Last Friday, New York Times reporter Cade Metz surveyed a number of ethical issues related to artificial intelligence and asked, “Is Ethical AI Even Possible?”
I recnetly had the opportunity to participate in a two-day summit on digital ethics in Seattle. I’ve been involved in such discussions before, but what impressed me about this event was (1) the increasing clarity of agreements around a number of generally accepted but specific ethical concerns, and (2) the increasing clarity about areas where disagreements are likely to persist (economic, political, cultural, etc.).
It helped that the summit opened with a keynote address by Ryan Calo, a law professor at the University of Washington School of Law and co-director of Tech Policy Lab. Calo, who emphasizes the limits of ethics, encouraged us to focus on universal but particular agreements that could become regulations.
As we interacted with ethical statements that will appear in the forthcoming book We the People: A Guide to Digital Ethics for People, Organizations, and Robots of All Kinds by Peter Temes and Florin Rotar, I thought of the emerging consensus around AI ethical concerns that Luciano Floridi and others have identified.
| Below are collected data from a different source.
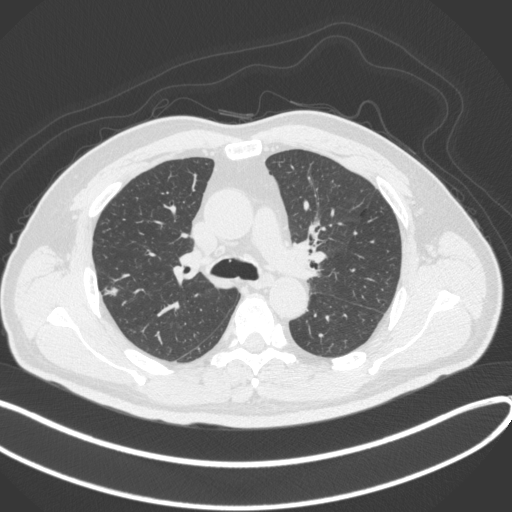
Chest CT, one axial slice. Slice 225 of 373 in the series (ordered by position). Lung window (W 1500 / L -600 HU). 1 mm slice thickness. 512 × 512 image matrix, field of view 400 × 400 mm. Patient: male, 60 years. Case-level facts recorded for this patient, not image findings: clinical TNM (as recorded): T1c N0 M0.
Outlined on this slice (bounding box drawn by a radiologist):
- lung tumour (recorded histology: adenocarcinoma): bounding box <98,281,121,301> (left, top, right, bottom; pixels)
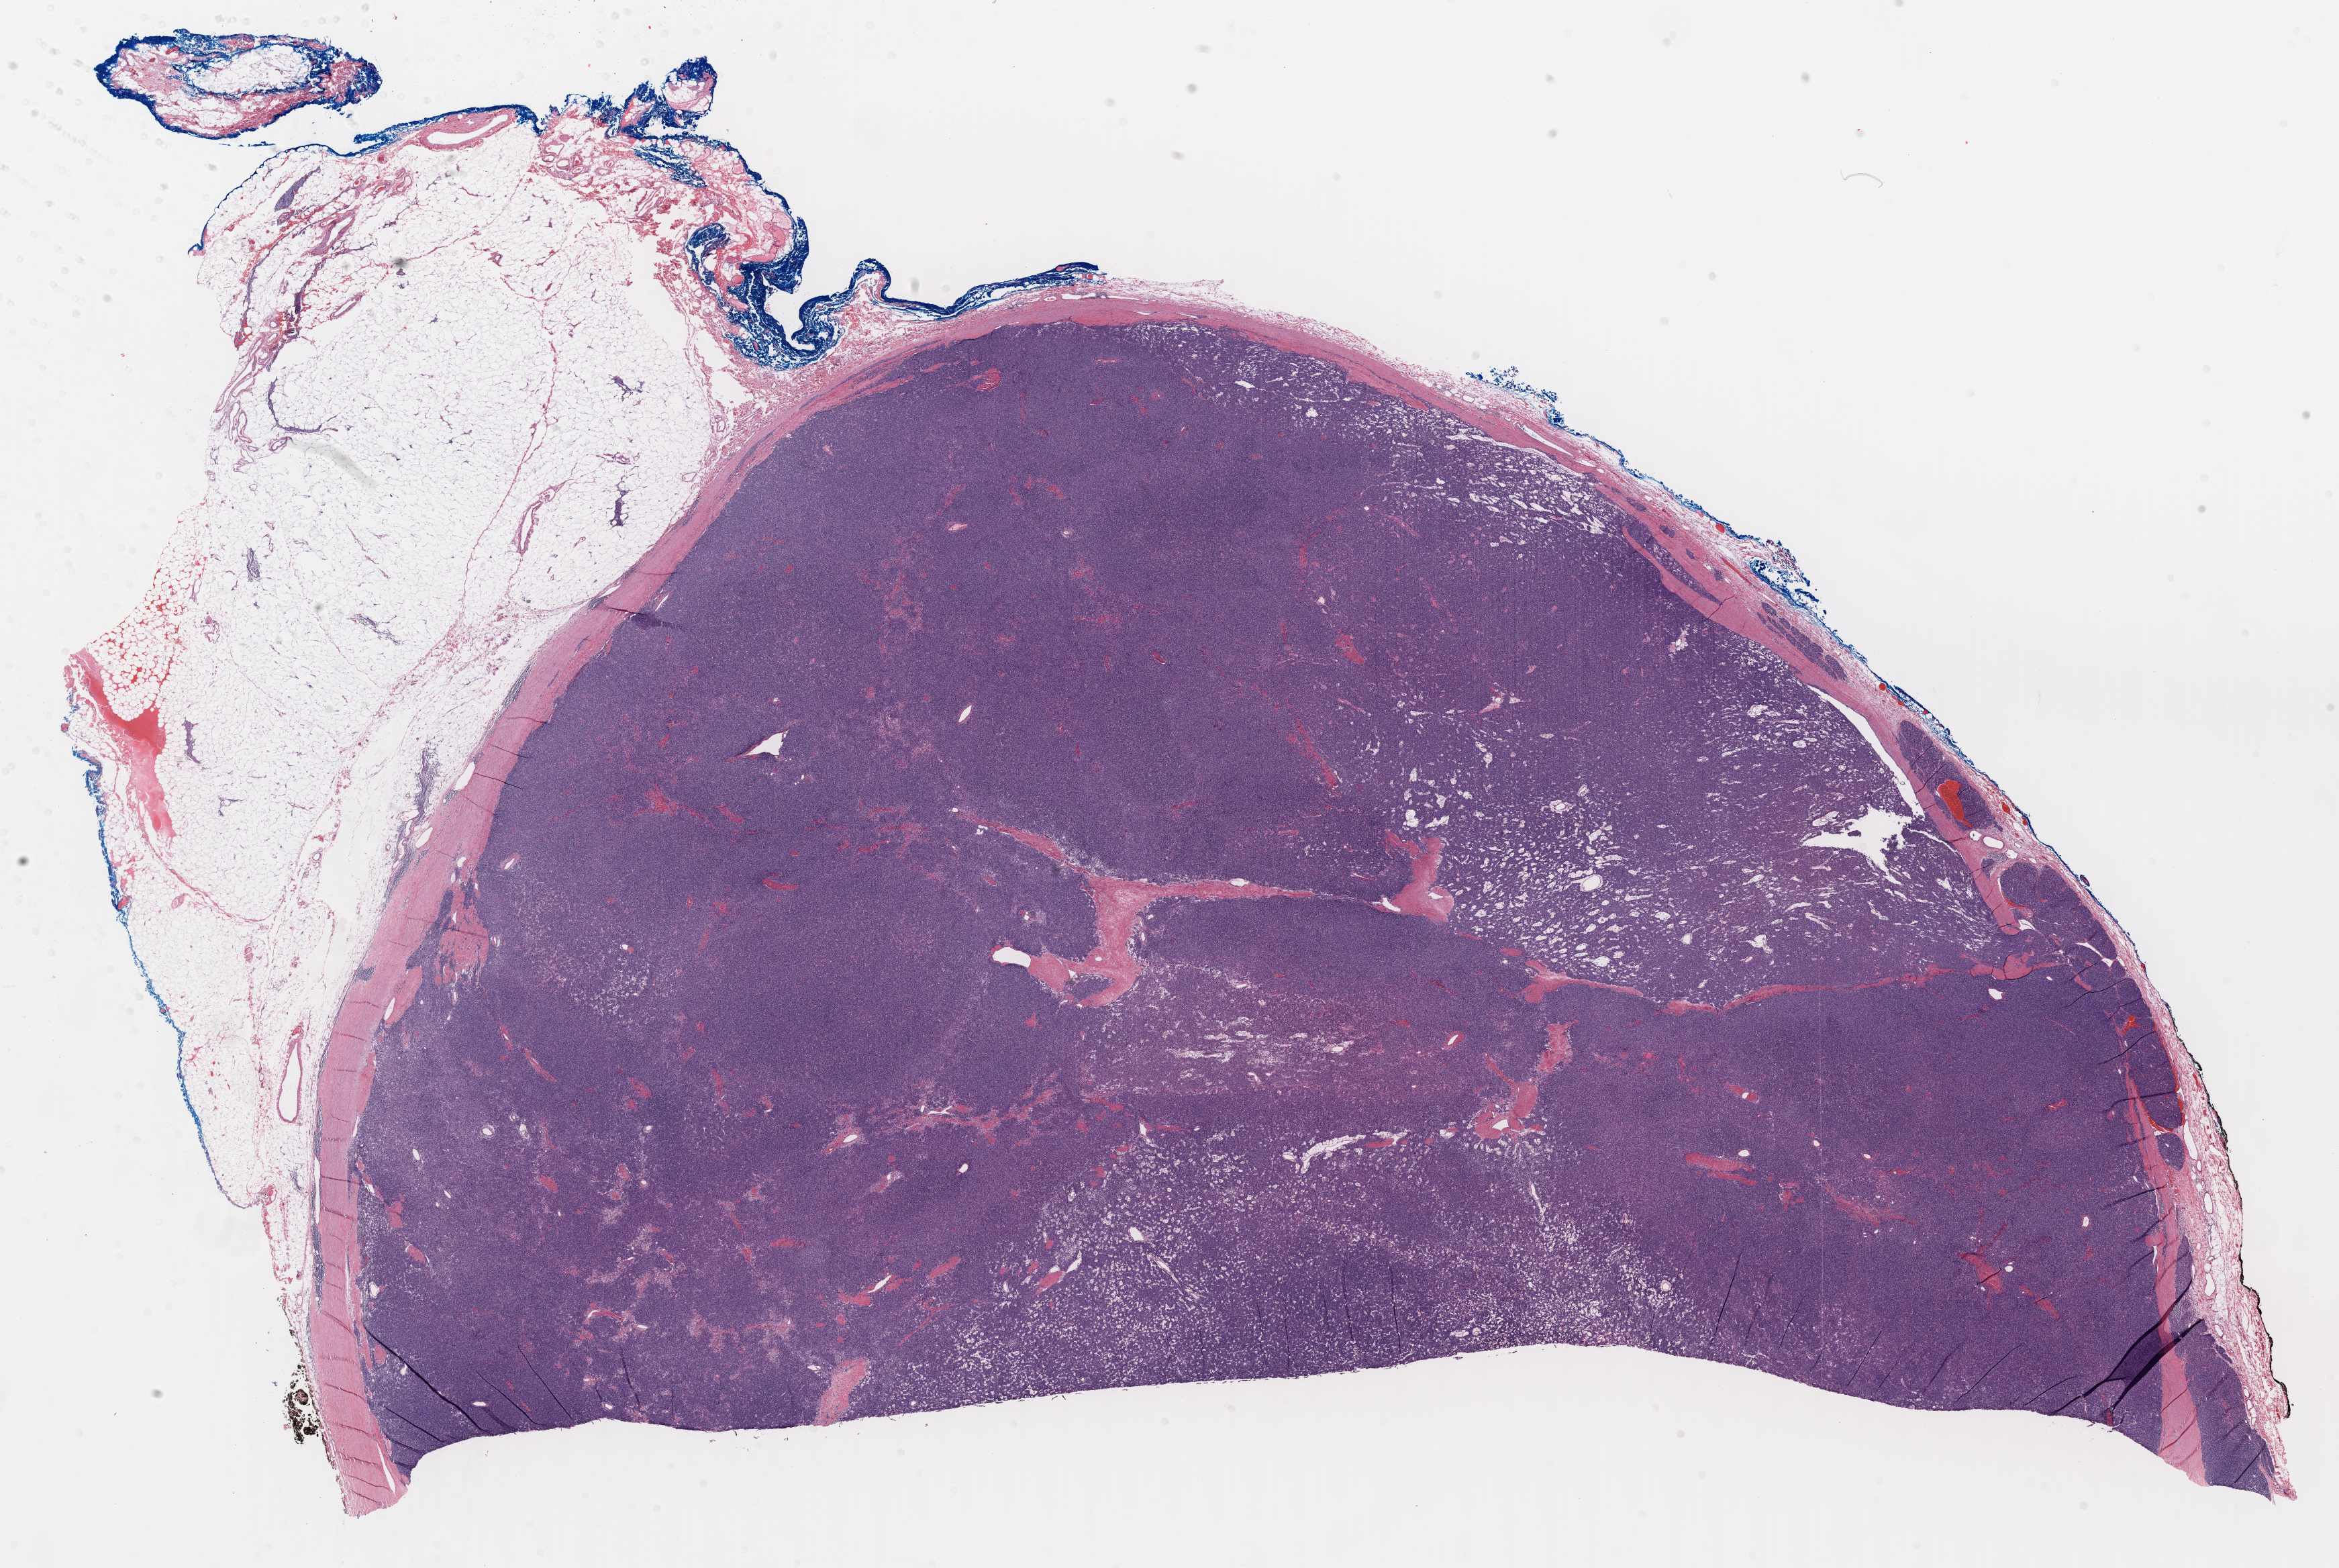
Hematoxylin and eosin (H&E) stained whole-slide image, a low-resolution overview of the entire scanned area, about 28.2 x 18.9 mm; formalin-fixed paraffin-embedded (FFPE) diagnostic section; primary tumour sample from the thymus. Male, age 67 years at initial diagnosis.
Pathologic diagnosis: Thymoma, type AB, NOS.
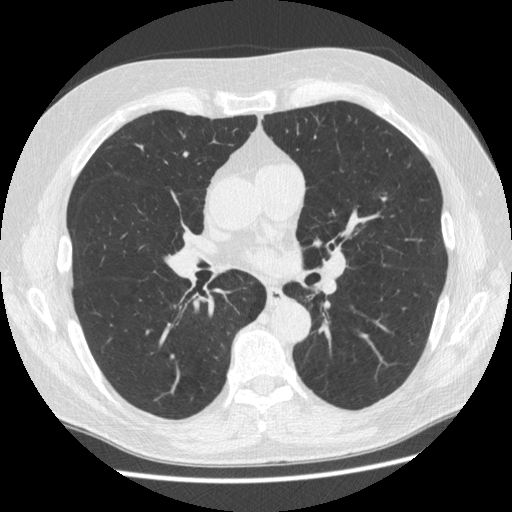
Low-dose screening chest CT, one axial slice; position 297 of 545 along the scan axis; reconstruction kernel STANDARD; lung window (W 1500 / L -600 HU); 1.25 mm slice thickness; 512 × 512 image matrix, field of view 360 × 360 mm.
Annotated regions visible in this slice (manually delineated by an expert):
- lesion 1 (nodule, upper lobe of left lung): box from (x=382, y=198) to (x=386, y=201) px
Some of these concerns have been raised previously, and some are new (with AI, what’s new is explicability).
It is encouraging that agreement may be possible about many important issues related to data collection and algorithmic control. But these issues, as important as they are, are penultimate concerns. As we make progress toward respecting individual attention, autonomy, and agency and making our society more equitable and just, further thought must be given not only to what is feasible but also to what is desirable.
Floridi calls this “soft ethics.” Shannon Vallor and others address this space within the concept of “global ethics.” Full consensus about ultimate values is—at least in the world we know—impossible. That doesn’t mean we shouldn’t seek it; it means we shouldn’t expect it.
As I participated in these ethical discussions, and we clarified points of agreement and disagreement, I began to wonder how we could document and describe our disagreements in our ethical frameworks. As our technological powers grow and accelerate, we need to be clearer and more transparent about our beliefs individually and institutinoally. As Byron Reese points out in his book The Fourth Age, “experts disagree not because they know different things, but because they believe different things.”
Wouldn’t it be wise for us to be more deliberate about creating space within our ethical discussions and frameworks where we can identify and disclose ethical disagreements as we seek shared values?
To create and live into a shared vision of the future, we need to be clear about—and explore together—our diverse beliefs and hopes. Ultimately, individually and collectively, we are constructing and affirming different eschatological narratives that must be productively and peacefully coordinated.